No information contained in this announcement should be taken as constituting an offer to the public in the Bailiwick of Guernsey (the "Bailiwick") for the purposes of the Prospectus Rules 2008 issued by the Guernsey Financial Services Commission. This announcement is addressed to a restricted number of persons in the Bailiwick who are either (i) persons appropriately licensed under the Protection of Investors (Bailiwick of Guernsey) Law, 1987, as amended; or (ii) persons licensed under the Insurance Business (Bailiwick of Guernsey) Law, 2002, the Banking Supervision (Bailiwick of Guernsey) Law, 1994, or the Regulation of Fiduciaries, Administration Businesses and Company Directors, etc, (Bailiwick of Guernsey) Law, 2000.
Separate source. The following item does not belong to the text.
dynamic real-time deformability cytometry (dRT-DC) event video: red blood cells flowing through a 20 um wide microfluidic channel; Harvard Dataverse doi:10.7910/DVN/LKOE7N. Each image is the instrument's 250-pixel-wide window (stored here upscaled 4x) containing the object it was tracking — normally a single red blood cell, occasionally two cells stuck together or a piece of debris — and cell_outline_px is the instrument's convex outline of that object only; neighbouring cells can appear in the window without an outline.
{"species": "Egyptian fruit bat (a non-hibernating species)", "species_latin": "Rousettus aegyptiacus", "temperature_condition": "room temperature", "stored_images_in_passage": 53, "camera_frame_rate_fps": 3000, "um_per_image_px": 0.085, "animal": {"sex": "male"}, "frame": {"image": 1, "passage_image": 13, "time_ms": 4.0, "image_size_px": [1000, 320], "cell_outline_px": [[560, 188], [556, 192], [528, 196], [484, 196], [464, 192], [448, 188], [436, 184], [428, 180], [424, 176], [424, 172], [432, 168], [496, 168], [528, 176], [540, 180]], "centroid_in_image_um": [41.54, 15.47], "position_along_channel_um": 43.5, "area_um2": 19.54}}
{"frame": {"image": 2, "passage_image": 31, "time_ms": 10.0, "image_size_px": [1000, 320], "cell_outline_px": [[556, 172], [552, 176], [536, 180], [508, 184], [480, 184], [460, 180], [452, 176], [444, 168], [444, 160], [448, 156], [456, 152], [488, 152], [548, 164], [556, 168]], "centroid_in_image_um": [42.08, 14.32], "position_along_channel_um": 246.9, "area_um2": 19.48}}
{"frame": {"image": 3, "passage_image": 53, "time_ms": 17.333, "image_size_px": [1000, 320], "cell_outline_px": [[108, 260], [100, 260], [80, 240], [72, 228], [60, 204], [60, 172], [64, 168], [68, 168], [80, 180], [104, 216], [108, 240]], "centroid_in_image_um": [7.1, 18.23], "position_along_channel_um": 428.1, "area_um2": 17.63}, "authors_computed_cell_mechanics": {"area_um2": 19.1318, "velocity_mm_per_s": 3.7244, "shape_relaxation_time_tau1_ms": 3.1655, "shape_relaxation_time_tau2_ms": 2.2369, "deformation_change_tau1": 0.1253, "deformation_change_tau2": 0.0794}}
Each of Goldman Sachs International ("Goldman Sachs"), J.P. Morgan Securities plc (which conducts its UK investment banking activities as J.P. Morgan Cazenove) ("JPMC") and Morgan Stanley Securities Limited (Morgan Stanley) is authorised by the Prudential Regulation Authority (the "PRA") and regulated by the Financial Conduct Authority (the "FCA") and the PRA. Deutsche Bank AG ("Deutsche Bank") is authorised under the German Banking Law (competent authority: BaFin - German Federal Financial Supervisory Authority) and authorised and subject to limited regulation by the FCA. Joh. Berenberg, Gossler & Co. KG ("Berenberg") is authorised by the German Federal Financial Supervisory Authority (BaFin) and is subject to limited regulation by the FCA. Tudor, Pickering, Holt & Co. Securities, Inc. is a member of and regulated in the United States by the United States Financial Industry Regulatory Authority, acting as an overseas person transacting and arranging dealings in investments through its affiliate Tudor, Pickering, Holt & Co. International, LLP ("Tudor Pickering"). Tudor Pickering is regulated by the FCA. Each of Goldman Sachs, JPMC, Deutsche Bank, Morgan Stanley, Berenberg and Tudor Pickering is acting exclusively for the Company and for no one else and will not regard any other person as a client in relation to the initial public offering and Admission and will not be responsible to anyone other than the Company for providing the protections afforded its clients or for providing advice in relation to the Issue, the contents of the Prospectus or any matters referred to herein.